Nothing but the lines from the one including "Alto contenuto di" through the last line of the entries, restated exactly, should appear in the answer; omit the pictures.
(Beginning of GIVEN DATA)
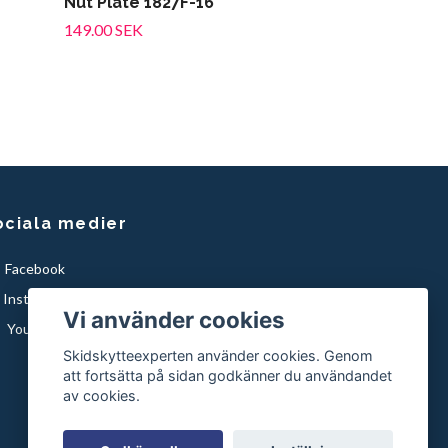
Nut Plate 1827F-16
149.00 SEK
ociala medier
Facebook
Instagram
Vi använder cookies
YouTube
Skidskytteexperten använder cookies. Genom
att fortsätta på sidan godkänner du användandet
av cookies.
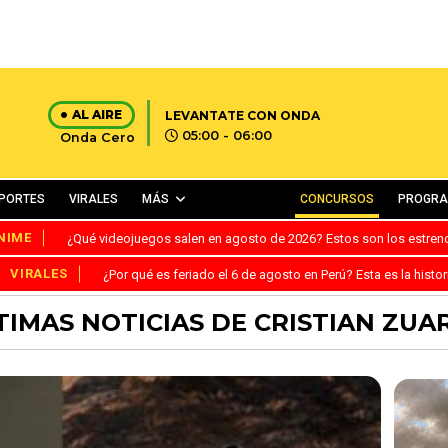
AL AIRE
LEVANTATE CON ONDA
05:00 - 06:00
Onda Cero
PORTES
VIRALES
MÁS
CONCURSOS
PROGR
NIME
¿Qué videojuegos salen en agosto de 2026? Estos son los estre
VIRALES
¿Por qué es feriado el 6 de agosto en Perú? Esta es la histor
TIMAS NOTICIAS DE CRISTIAN ZUA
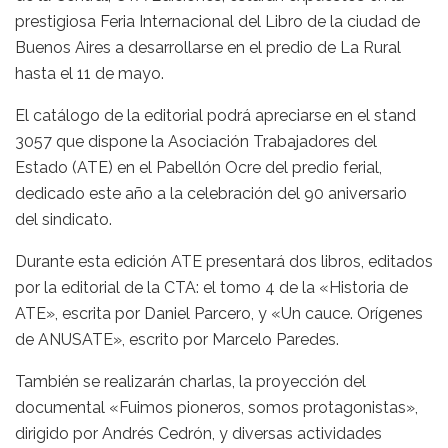
prestigiosa Feria Internacional del Libro de la ciudad de
Buenos Aires a desarrollarse en el predio de La Rural
hasta el 11 de mayo.
El catálogo de la editorial podrá apreciarse en el stand
3057 que dispone la Asociación Trabajadores del
Estado (ATE) en el Pabellón Ocre del predio ferial,
dedicado este año a la celebración del 90 aniversario
del sindicato.
Durante esta edición ATE presentará dos libros, editados
por la editorial de la CTA: el tomo 4 de la «Historia de
ATE», escrita por Daniel Parcero, y «Un cauce. Orígenes
de ANUSATE», escrito por Marcelo Paredes.
También se realizarán charlas, la proyección del
documental «Fuimos pioneros, somos protagonistas»,
dirigido por Andrés Cedrón, y diversas actividades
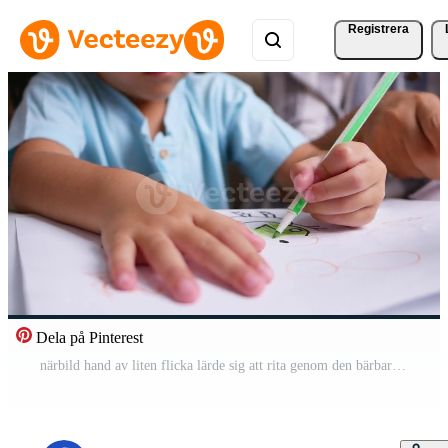
Registrera
Dela på Pinterest
närbild hand av liten flicka lärde sig att rita genom den bärbara datorn i vardagsrummet. mamma som hjälper flickan att rita en bild på papper. hemskolakoncept. dagis online-utbildning. Gratis Video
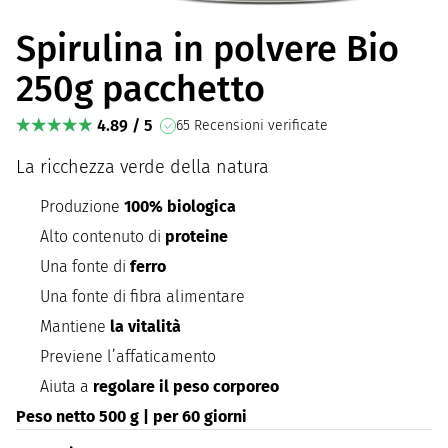
Spirulina in polvere Bio
250g pacchetto
4.89 / 5
65 Recensioni verificate
La ricchezza verde della natura
Produzione
100% biologica
Alto contenuto di
proteine
Una fonte di
ferro
Una fonte di fibra alimentare
Mantiene
la vitalità
Previene l’affaticamento
Aiuta a
regolare il peso corporeo
Peso netto 500 g | per 60 giorni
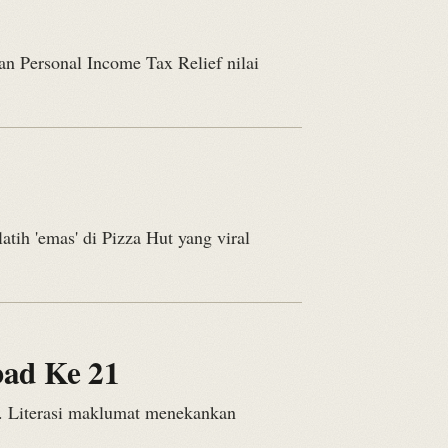
n Personal Income Tax Relief nilai
tih 'emas' di Pizza Hut yang viral
bad Ke 21
. Literasi maklumat menekankan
(End of GIVEN DATA)
— TASK ANSWER —
Alto contenuto di
proteine
Una fonte di
ferro
Una fonte di fibra alimentare
Mantiene
la vitalità
Previene l’affaticamento
Aiuta a
regolare il peso corporeo
Peso netto 500 g | per 60 giorni
n Personal Income Tax Relief nilai
tih 'emas' di Pizza Hut yang viral
bad Ke 21
. Literasi maklumat menekankan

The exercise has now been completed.